Eine Wiener Unterweltkarriere

 

David Schalkos »SCHWERE KNOCHEN« (Kiepenheuer & Witsch) war eines meiner liebsten Bücher von 2018. Nun hat man sich am Volkstheater um eine Bearbeitung für die Bühne bemüht (aufgeführt in der Halle E im Museumsquartier, weil im Volkstheater selbst umgebaut wird). Natürlich musste ich mir das anschauen gehen. Eine Art Fassungsvergleich.

Erdberg 4 life 

Ferdinand Krutzler ist 12 Jahre alt, als er zum ersten Mal Notwehr begeht. So genau kann man im Nachhinein nicht sagen, was passiert ist, und Ferdinands Vater war eben ein Choleriker und Säufer, der die Mutter gerne schlug. Gut möglich, dass der Bub sich nur gewehrt hat und dabei ein Unfall passiert ist. Nach jenem Vorfall ist jedenfalls der Vater tot, Mutter und Sohn ziehen von Gramatneusiedl nach Wien Erdberg und Krutzlers Laufbahn als stadbekannter »Notwehrspezialist« (Elfmal wird er wegen tödlicher Notwehr freigesprochen) ist eingeschlagen. Im Klassenzimmer trifft Krutzler auf die Mitschüler Wessely, Praschak und Sikora, mit denen er sich bald aufmacht, die Erdberger Mitbürger um den einen oder anderen Hunderter zu erleichtern. Als Hitler die Macht ergreift, nutzen die Burschen die Gunst der Stunde und räumen einem Nazi-Funktionär die Bude aus, die jener kurz zuvor überaus günstig von einem jüdischen Großbürger erworben hat.
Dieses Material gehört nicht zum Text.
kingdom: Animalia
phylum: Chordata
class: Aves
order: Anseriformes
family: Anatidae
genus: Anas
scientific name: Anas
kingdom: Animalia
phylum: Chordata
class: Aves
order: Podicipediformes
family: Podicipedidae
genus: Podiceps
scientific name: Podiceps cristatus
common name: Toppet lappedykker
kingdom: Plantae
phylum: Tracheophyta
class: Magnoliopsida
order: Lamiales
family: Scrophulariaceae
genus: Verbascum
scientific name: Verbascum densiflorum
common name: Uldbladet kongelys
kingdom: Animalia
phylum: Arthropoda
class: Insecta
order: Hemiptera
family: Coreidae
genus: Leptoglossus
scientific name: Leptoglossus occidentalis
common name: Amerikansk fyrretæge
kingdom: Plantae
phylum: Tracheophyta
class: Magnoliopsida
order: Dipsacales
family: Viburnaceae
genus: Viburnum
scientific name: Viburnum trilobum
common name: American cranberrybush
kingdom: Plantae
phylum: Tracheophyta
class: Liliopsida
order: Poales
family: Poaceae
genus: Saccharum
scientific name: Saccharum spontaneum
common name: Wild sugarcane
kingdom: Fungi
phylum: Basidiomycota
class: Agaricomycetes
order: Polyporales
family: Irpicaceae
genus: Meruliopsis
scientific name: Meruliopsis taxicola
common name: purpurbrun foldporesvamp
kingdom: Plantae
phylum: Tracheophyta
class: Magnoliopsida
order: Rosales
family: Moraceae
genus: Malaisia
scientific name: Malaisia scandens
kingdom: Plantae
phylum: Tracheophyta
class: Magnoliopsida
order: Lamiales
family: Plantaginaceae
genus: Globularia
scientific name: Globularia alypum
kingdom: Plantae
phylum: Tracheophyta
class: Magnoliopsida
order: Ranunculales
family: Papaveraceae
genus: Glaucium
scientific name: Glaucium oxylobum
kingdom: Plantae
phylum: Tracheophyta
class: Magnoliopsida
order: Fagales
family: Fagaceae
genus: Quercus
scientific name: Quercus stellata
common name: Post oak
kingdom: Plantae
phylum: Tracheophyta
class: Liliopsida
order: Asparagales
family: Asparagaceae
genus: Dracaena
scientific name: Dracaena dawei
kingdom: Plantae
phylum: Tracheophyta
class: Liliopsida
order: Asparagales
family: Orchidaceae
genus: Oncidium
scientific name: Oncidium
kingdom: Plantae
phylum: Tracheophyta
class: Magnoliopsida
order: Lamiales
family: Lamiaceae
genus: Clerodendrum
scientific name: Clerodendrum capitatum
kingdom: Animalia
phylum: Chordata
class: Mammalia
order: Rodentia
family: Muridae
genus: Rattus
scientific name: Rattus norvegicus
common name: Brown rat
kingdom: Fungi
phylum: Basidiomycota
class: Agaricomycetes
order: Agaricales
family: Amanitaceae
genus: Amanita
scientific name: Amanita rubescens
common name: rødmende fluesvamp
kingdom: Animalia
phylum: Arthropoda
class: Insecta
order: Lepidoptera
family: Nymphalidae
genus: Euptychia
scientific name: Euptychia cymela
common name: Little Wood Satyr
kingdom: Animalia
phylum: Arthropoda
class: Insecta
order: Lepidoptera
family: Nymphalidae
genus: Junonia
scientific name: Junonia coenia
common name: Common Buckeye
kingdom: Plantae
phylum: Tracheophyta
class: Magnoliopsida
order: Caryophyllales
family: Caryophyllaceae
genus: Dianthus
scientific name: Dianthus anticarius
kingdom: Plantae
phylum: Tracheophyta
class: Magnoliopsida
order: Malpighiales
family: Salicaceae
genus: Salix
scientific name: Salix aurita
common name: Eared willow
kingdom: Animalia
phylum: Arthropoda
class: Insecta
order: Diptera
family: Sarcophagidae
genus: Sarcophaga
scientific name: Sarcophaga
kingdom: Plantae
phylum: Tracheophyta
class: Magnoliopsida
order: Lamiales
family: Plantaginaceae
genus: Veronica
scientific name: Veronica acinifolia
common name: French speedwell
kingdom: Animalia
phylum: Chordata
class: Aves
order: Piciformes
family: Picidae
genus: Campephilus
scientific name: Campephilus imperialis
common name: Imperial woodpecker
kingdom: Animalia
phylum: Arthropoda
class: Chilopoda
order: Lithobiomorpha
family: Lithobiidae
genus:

Dafür wandern alle außer Praschak umgehend ins KZ, wo Krutzler als Kapo installiert wird. Er kommt durch und macht nach dem Krieg dort weiter, wo er aufgehört hat: Er will die Weltherrschaft über Wien. Ein flugs zusammen mit den Spezis errichteter Schmuggelring soll zu diesem Ziel beitragen. Zwischendurch gibt es die eine oder andere Verirrung, ab und zu so etwas ähnliches wie eine Liebesgeschichte, und in der Tradition Shakespeares sind am Ende viele tot. Das klingt wie ein Spoiler, ist aber keiner, da auf dieses Ende gleich in den ersten Zeilen bzw. ersten Minuten von »Schwere Knochen« vorgegriffen wird.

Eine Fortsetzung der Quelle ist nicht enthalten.